Drafted by the Committee of Five – John Adams, Thomas Jefferson, Benjamin Franklin, Roger Sherman and Robert Livingston – the document established citizens’ "unalienable" rights, observing that "all men are created equal" and enshrining the individual’s entitlement to "life, liberty and the pursuit of happiness".

The draft was submitted to Congress on 28 June 1776, voted into law on 2 July and formally ratified on 4 July, a date that has been celebrated by patriotic Americans ever since.

Among the most famous statesmen to sign the declaration was John Hancock, whose name lives on as a synonym for signature, as well as Adams and Jefferson, both then future presidents in waiting.

Benjamin Franklin: Enlightenment polymath

While the Founding Fathers were all men of grand vision, none was more so than Benjamin Franklin.

Later celebrated as “the First American”, Franklin embodied the Puritan work ethic of the 18th century, serving as political campaigner, diplomat, ambassador to France, postmaster-general and newspaper publisher while still finding time to dabble in freemasonry, music, chess and scientific experimentation. It is in this final capacity that he is best remembered outside of the political sphere today.

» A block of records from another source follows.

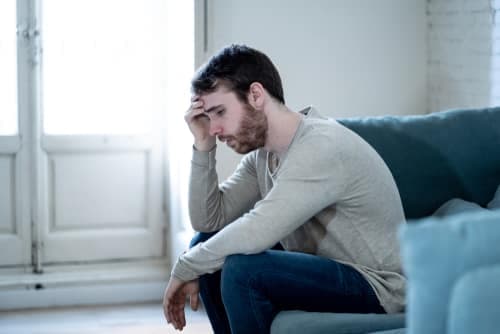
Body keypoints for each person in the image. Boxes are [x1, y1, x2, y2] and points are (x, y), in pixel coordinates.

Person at [163, 44, 406, 334]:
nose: (214, 127)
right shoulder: (263, 156)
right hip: (326, 268)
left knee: (243, 271)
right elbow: (209, 220)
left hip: (378, 286)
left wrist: (187, 266)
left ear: (255, 95)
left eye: (219, 112)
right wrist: (203, 144)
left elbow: (258, 230)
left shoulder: (320, 145)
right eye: (208, 118)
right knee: (206, 239)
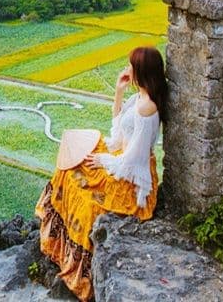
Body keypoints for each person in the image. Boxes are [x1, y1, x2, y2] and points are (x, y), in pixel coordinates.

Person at [35, 46, 166, 301]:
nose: (127, 70)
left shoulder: (147, 108)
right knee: (70, 167)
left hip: (130, 178)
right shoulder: (138, 98)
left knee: (86, 201)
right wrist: (118, 92)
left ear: (141, 70)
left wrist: (104, 161)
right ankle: (57, 246)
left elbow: (133, 159)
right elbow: (119, 133)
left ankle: (80, 270)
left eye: (130, 66)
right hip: (120, 160)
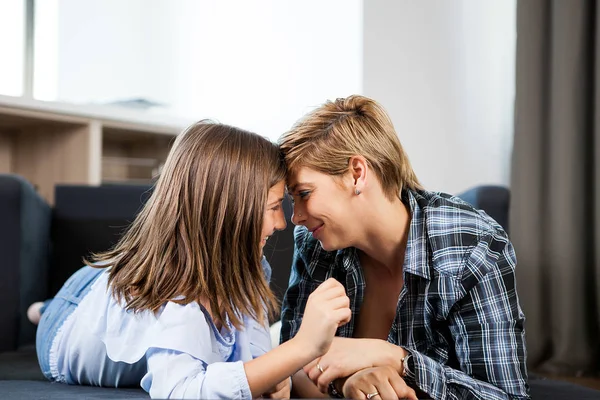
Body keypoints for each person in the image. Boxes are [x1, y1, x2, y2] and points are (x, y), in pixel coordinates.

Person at [29, 121, 351, 399]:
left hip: (115, 284)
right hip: (70, 316)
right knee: (48, 313)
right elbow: (180, 389)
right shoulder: (180, 299)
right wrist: (303, 347)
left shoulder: (244, 267)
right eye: (273, 206)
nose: (282, 223)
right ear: (229, 213)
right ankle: (41, 311)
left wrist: (273, 377)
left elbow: (254, 358)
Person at [278, 95, 530, 400]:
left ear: (357, 173)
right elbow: (290, 370)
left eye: (304, 193)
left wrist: (396, 359)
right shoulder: (314, 244)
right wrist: (345, 385)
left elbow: (506, 395)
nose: (297, 217)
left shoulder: (471, 246)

Franklin first experimented with electricity in 1746 and successfully trapped lightning by flying a kite in a storm from a Philadelphia hillside in 1752, therein establishing both the principle of battery storage and the lightning rod.

Franklin’s other inventions included bifocal glasses, a metal-lined cooking stove and a flexible urinary catheter. Truly a remarkable man.

Thomas Jefferson’s not-so-secret mistress

Although hailed as the author of independence, Jefferson was no saint.

The third president of the United States kept slaves, including Sally Hemings (1773-1835), a mixed-race servant girl whose six children. Jefferson is widely believed to have fathered these children, following the death of his wife Martha in 1782.

A DNA study in 1998 established a direct genetic link between the revered politician and Eston Hemings, Sally’s youngest son.

Hemings lived and worked on Jefferson’s Monticello plantation home in Charlottesville, Virginia, and travelled with him to Paris, where their relationship is thought to have first been consummated.

The affair was controversial at the time and used to discredit Jefferson by political journalist James T Callender, though the president himself never confirmed or denied it.

Hemings’ four surviving teenage children were released from slavery upon Jefferson’s death as stipulated in his will, as was Sally herself. She lived the final nine years of her life as a free woman, residing near Monticello with her two sons until her death.